La Banque centrale européenne (BCE) a estimé jeudi que les réformes proposées par les pays européens pour renforcer la discipline budgétaire dans l'UE n'allaient pas assez loin, tout en délivrant un message globalement positif pour la croissance en zone euro.
Les grandes lignes de réformes sur lesquelles les pays de l'Union européenne se sont mis d'accord à Bruxelles la semaine dernière "représentent un renforcement du cadre existant" mais "ne vont pas assez loin" au vu du "bond en avant" nécessaire, a déclaré le président de la BCE Jean-Claude Trichet lors d'une conférence de presse.
Les gardiens de l'euro sont "inquiets qu'il n'y ait pas suffisamment d'automaticité de la surveillance" du respect des règles budgétaires et d'endettement fixées par Bruxelles, a insisté M. Trichet.
La BCE est "favorable à une très forte conditionnalité, pour éviter qu'un (mécanisme d'aide) permanent n'incite à des politiques fiscales laxistes", a-t-il encore ajouté.
M. Trichet a exposé sa position aux chefs d'Etat et de gouvernement à Bruxelles la semaine dernière, et l'échange a été "assez tendu", a-t-il confié.
"Il est de notre devoir de dire sereinement, simplement mais fermement ce que nous voyons et ce à quoi nous croyons. Je ne suis pas en train de prédire des catastrophes", a assuré M. Trichet.
Le Français s'est montré moins disert sur la décision de la Réserve fédérale américaine (Fed) d'injecter 600 milliards de dollars dans l'économie aux Etats-Unis, pour soutenir la reprise et les prix.

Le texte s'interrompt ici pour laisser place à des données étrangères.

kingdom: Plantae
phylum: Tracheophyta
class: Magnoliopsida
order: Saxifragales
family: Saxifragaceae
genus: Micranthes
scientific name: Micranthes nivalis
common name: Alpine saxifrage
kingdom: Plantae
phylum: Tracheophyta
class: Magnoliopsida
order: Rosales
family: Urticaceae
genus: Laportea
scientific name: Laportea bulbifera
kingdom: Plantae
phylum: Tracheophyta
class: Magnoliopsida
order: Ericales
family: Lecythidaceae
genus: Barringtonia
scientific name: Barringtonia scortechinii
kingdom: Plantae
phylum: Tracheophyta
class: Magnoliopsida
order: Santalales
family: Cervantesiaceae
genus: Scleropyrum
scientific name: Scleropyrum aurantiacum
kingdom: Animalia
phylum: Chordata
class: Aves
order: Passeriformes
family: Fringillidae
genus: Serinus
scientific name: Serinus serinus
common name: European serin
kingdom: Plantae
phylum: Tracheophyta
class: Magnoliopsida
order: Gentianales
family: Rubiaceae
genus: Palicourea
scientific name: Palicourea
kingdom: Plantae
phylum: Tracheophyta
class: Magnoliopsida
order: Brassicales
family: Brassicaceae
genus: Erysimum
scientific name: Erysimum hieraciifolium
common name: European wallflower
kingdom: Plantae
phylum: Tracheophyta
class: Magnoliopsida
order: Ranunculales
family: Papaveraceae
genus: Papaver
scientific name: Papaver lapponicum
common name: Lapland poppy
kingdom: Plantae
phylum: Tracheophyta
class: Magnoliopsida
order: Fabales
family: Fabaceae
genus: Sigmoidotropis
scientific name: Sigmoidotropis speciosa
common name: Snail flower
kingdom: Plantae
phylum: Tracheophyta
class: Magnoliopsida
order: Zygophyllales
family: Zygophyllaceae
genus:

"Je n'ai pas d'indication qui pourrait me faire changer d'opinion sur le fait que (la Fed et le gouvernement américain) ne suivent pas une stratégie du dollar faible", a-t-il estimé.
L'euro s'est pourtant nettement apprécié dès l'annonce de la Fed, évoluant au-delà du seuil de 1,42 dollar jeudi pour la première fois depuis janvier. Un euro trop fort nuirait aux exportations de la zone euro, et donc à la croissance, préviennent les économistes.
Mais M. Trichet a gardé un ton optimiste sur la croissance en zone euro. Son évolution reste "positive" et la reprise mondiale devrait continuer à soutenir les exportations, bien que des "incertitudes demeurent".
En conséquence la BCE a gardé son principal taux directeur inchangé à 1%, son plus bas niveau historique auquel il stationne depuis un an et demi.
L'asymétrie des économies européennes ne l'inquiète pas outre mesure: "Je suis très heureux que des pays connaissent une croissance rapide, comme l'Allemagne", pendant que d'autres sont en phase d'ajustement, a-t-il estimé.
La BCE a lancé depuis mai un programme d'achats d'obligations publiques, destiné à limiter les tensions sur les emprunts des pays en difficulté financière, comme la Grèce, le Portugal, l'Irlande et l'Espagne.
"Vous allez voir que le programme existe", a lancé M. Trichet aux journalistes, sous-entendant que la BCE était intervenue sur les marchés ces derniers jours, après plusieurs semaines d'inactivité.
Ce programme inédit dans l'histoire de la BCE est critiqué au sein de l'institution par Axel Weber, le président de la Bundesbank et prétendant officieux à la succession de M. Trichet à l'automne 2011.
La BCE se nourrit de "différents points de vue et d'expériences", a commenté le Français, ajoutant avec le sourire: "je crois profondément dans la sagesse collégiale".
Il a par ailleurs donné rendez-vous début décembre pour une décision sur le calendrier du retrait des mesures non conventionnelles de la BCE.